In a subsequent memo, sent after one in which the union states its reasons for why their requests are relevant (“Without knowing this information, how can faculty and staff evaluate whether the salary and benefit packages offered are adequate or not?” union leaders wrote), Weitz maintained that the union “has no legal right to the information requested.”

But Weitz referred leaders to their copies of the 2006-7 budget, made available to the public, to find “the vast majority of this requested information.” An examination of this year’s budget in concert with those of years past would reveal detailed information about net new positions, administrative position changes and operating expenses, including information on administrative salaries, fringe benefit costs and legal costs, Weitz wrote in her November 28 memo.

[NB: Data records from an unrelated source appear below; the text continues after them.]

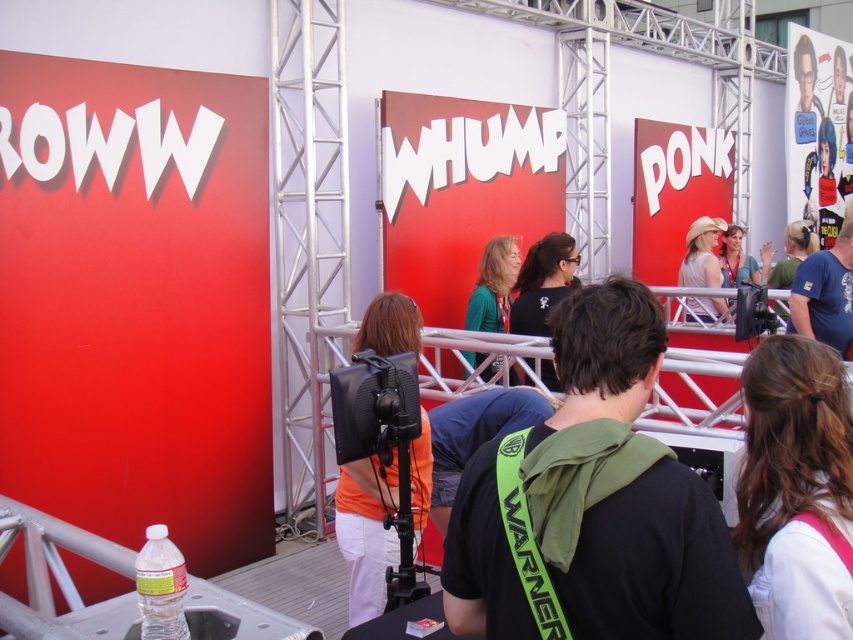
Looking at this image, does white fabric at upper right have a greater width compared to blue t-shirt at upper right?

No.

Image resolution: width=853 pixels, height=640 pixels. I want to click on white fabric at upper right, so click(x=795, y=488).

Does point (808, 465) come farther from viewer compared to point (413, 365)?

No, (808, 465) is in front of (413, 365).

You are a GUI agent. You are given a task and a screenshot of the screen. Output one action in this format:
    pyautogui.click(x=<x>, y=<y>)
    Task: Click on the white fabric at upper right
    
    Given the screenshot: What is the action you would take?
    pyautogui.click(x=795, y=488)

Does point (828, 464) come in front of point (416, 444)?

Yes.

Locate an element on the screen. white fabric at upper right is located at coordinates (795, 488).

Is green fabric shirt at upper right shorter than matte black camera at upper right?

Indeed, green fabric shirt at upper right has a lesser height compared to matte black camera at upper right.

Does point (807, 244) lie behind point (724, 268)?

Yes, it is.

The height and width of the screenshot is (640, 853). Find the location of `green fabric shirt at upper right`. green fabric shirt at upper right is located at coordinates (788, 253).

The image size is (853, 640). What are the coordinates of `green fabric shirt at upper right` in the screenshot? It's located at (788, 253).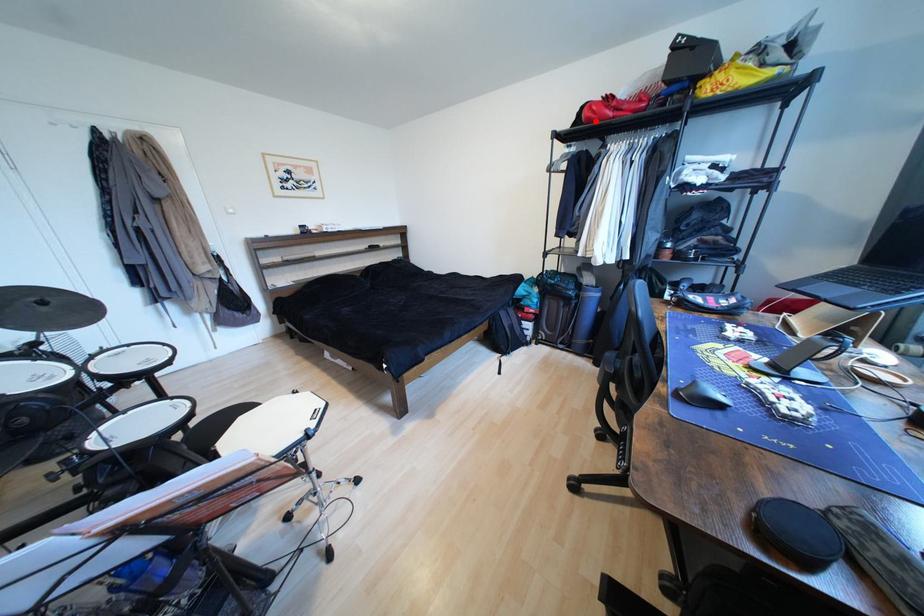
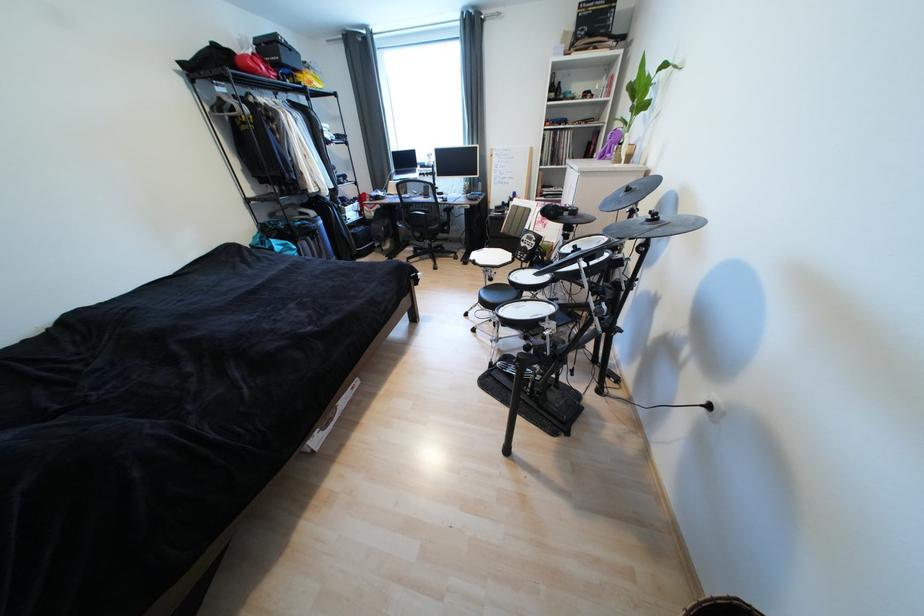
Find the pixel in the second image that matches the highlighted location in the first image.

(261, 73)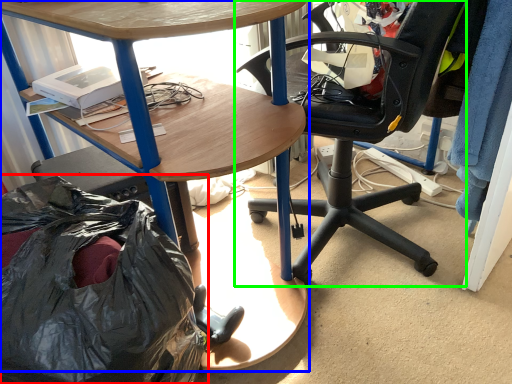
Question: Estimate the real-world distances between objects in this image. Which object is farther from garbage (highlighted by a red box), desk (highlighted by a blue box) or chair (highlighted by a green box)?

Choices:
 (A) desk
 (B) chair

Answer: (B)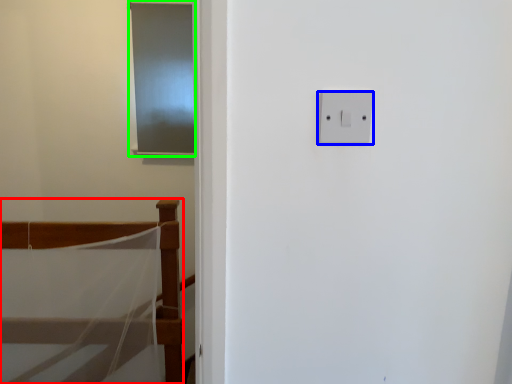
Question: Which object is positioned closest to furniture (highlighted by a red box)? Select from light switch (highlighted by a blue box) and screen door (highlighted by a green box).

Choices:
 (A) light switch
 (B) screen door

Answer: (B)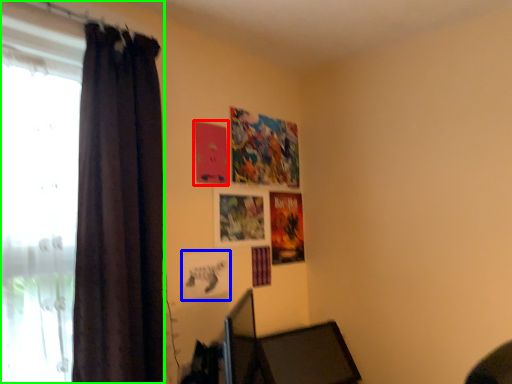
Question: Which object is the farthest from poster page (highlighted by a red box)? Choose among these: picture frame (highlighted by a blue box) or curtain (highlighted by a green box).

Choices:
 (A) picture frame
 (B) curtain

Answer: (B)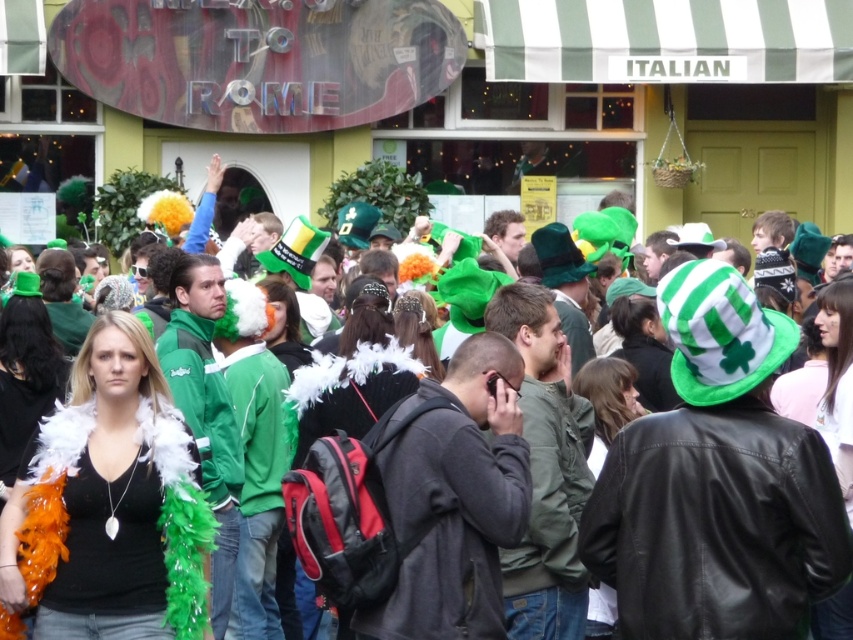
In the scene shown: Does black feather boa at center appear under white feather boa at center?

Answer: Correct, black feather boa at center is located below white feather boa at center.

Between point (100, 401) and point (426, 330), which one is positioned in front?

Point (100, 401)

I want to click on black feather boa at center, so click(x=108, y=506).

Between black feather boa at center and feather boa at center, which one has more height?

feather boa at center is taller.

Which is above, black feather boa at center or feather boa at center?

Positioned higher is feather boa at center.

You are a GUI agent. You are given a task and a screenshot of the screen. Output one action in this format:
    pyautogui.click(x=<x>, y=<y>)
    Task: Click on the black feather boa at center
    Image resolution: width=853 pixels, height=640 pixels.
    Given the screenshot: What is the action you would take?
    pyautogui.click(x=108, y=506)

Is feather boa at center bigger than white feather boa at center?

Correct, feather boa at center is larger in size than white feather boa at center.

Which is behind, point (341, 636) or point (426, 321)?

Point (426, 321)

Is point (381, 392) positioned before point (410, 308)?

Yes, it is.

I want to click on feather boa at center, so click(x=352, y=406).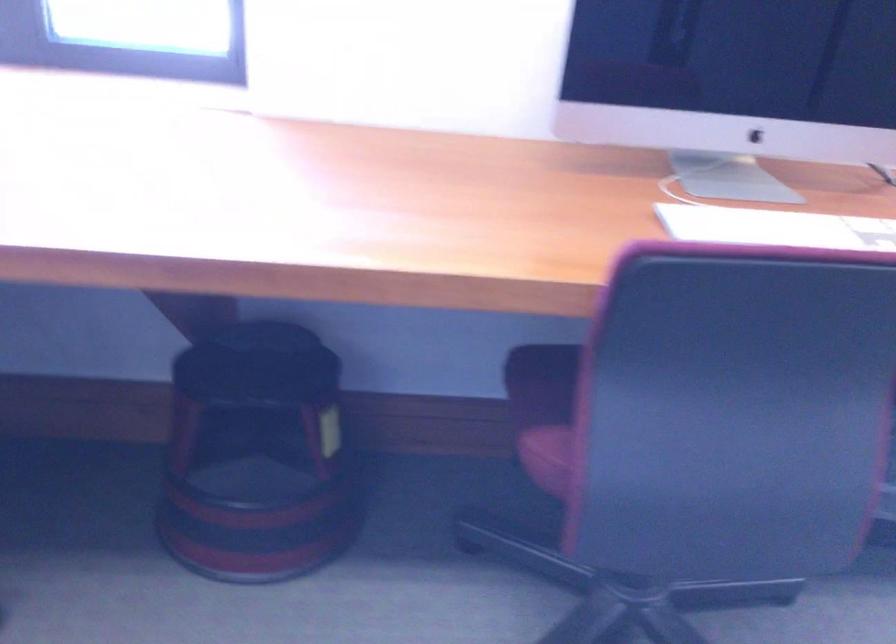
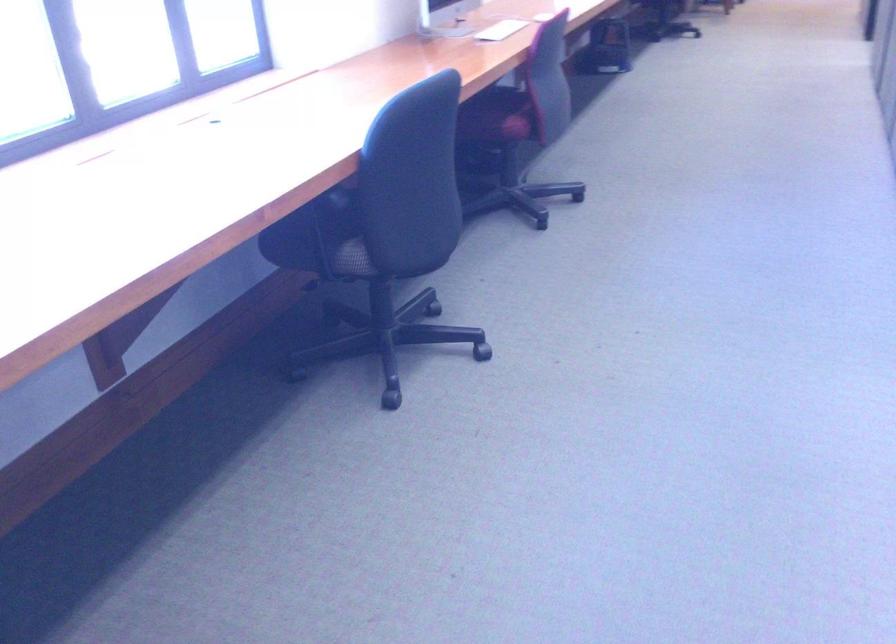
Where in the second image is the point corresponding to point 724,232 from the first image?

She also noted that the college has publicized its plans to spend $500,000 per year over the next three years to advertise its Path to Possibilities campaign. “In sum, it remains the College’s position that it has provided any information that the College has a legal obligation to provide,” Weitz wrote.

Braxton said that while the union does receive a copy of the budget each year, it contains generalities, not specifics. While the union is examining the budget to glean what information it can, he said it is difficult to get the sort of information they’re seeking from the document alone.

Yet, the college seems to be well within its rights, legal experts say. In 1996, the Pennsylvania State Supreme Court overruled a lower court, determining in Community College of Philadelphia v. Brown that community colleges in Pennsylvania are not subject to the state’s open record law because they do not classify as “agencies” as defined by the law -- because, the justices wrote, they do not provide an “essential service.”

“Commonwealth Court reasoned that in creating community colleges, the General Assembly sought to supply publicly funded education in locations not adequately served and has, thereby, declared that community colleges perform an essential function. We disagree,” the ruling reads.

“In sum, while the community colleges of Pennsylvania perform important educational services, we know of no authority which holds that their services are ‘essential.’ We hold, therefore, that community colleges are not subject to the Right to Know Act because they are not ‘agencies’ as that term is defined in the act.”

“The college is on solid ground here. They probably gave more than they had to, unfortunately,” said Robert Richards, a professor of law and journalism at Pennsylvania State University and vice president of the state’s newly formed Freedom of Information Coalition. Pennsylvania’s Right to Know act, added Robert Power, a professor of law at Widener University’s Harrisburg campus, is especially narrow in comparison to open record laws in other states.